L.B.Z.: What are some of your other concerns?
R.B.: The big concern is that small businesses will suffer in the coming months and years. Many small businesses do not have the working capital necessary to sustain months of no income and may have few other resources to continue their operations. Their locations may sit empty for months or longer and the corporate restaurants and retailers will move in and take over. This will not only reduce the diversity of foods offered, but also reduce the workforce overall and concentrate wealth within the corporate entities and not distribute it across numerous families and businesses within the community.
L.B.Z.: How do you expect the restaurant and retail business to be different when this is over?
R.B.: Retail food will always survive and the good retailers, with a broad spectrum of offerings and services, will thrive.

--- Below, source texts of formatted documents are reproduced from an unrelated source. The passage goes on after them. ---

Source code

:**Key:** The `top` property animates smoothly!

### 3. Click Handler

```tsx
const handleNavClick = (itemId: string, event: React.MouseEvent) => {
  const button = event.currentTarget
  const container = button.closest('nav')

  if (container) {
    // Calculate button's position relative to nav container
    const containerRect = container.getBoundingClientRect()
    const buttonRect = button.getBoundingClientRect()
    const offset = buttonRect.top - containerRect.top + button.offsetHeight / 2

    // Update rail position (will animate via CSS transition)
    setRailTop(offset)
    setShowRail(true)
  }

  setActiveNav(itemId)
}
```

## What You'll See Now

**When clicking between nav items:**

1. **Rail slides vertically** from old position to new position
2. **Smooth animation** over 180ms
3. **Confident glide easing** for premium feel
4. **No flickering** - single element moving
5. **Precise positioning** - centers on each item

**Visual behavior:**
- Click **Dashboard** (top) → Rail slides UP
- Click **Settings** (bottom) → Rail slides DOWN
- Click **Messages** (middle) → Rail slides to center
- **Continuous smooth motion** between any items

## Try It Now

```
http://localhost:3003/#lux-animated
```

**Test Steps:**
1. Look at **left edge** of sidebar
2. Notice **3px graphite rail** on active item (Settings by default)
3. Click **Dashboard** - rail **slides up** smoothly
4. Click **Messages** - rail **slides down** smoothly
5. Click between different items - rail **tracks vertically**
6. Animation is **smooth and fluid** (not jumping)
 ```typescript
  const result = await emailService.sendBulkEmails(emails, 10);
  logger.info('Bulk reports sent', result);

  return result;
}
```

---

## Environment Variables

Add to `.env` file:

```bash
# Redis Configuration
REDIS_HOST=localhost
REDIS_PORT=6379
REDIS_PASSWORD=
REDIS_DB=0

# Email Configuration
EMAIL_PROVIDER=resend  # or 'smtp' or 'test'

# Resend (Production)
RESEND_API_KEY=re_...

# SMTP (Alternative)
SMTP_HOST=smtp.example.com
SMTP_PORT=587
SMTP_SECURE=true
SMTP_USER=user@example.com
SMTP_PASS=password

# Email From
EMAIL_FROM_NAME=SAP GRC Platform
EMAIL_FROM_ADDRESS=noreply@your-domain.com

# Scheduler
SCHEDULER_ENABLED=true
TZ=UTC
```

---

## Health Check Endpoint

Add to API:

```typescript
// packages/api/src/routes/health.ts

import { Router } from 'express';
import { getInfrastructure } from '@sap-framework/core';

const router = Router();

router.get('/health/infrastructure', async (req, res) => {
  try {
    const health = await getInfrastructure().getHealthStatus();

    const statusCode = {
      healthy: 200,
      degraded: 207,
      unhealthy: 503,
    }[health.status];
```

Niche brick and mortar retailers will continue to have a hard time staying relevant in today’s world of 24/7 online hours and overnight shipping.
We will see even more movement toward fast casual and convenience for the restaurant industry in the months and years ahead. Hopefully with a great diversity of cuisines and not just Applebee’s and Starbucks on every corner!
L.B.Z.: What does the retail world of the future look like?
R.B.: In many ways it will look the same. That said, we’re already getting calls from new start-ups building online new home delivery platforms. I expect there to be more pressure for restaurants and retailers to move in this direction. But if the economy softens, inflation occurs and 25 percent of the workforce is unemployed, I don’t know if this will remain a popular option for many consumers.
Blair gives us quite a lot of food for thought to reflect on.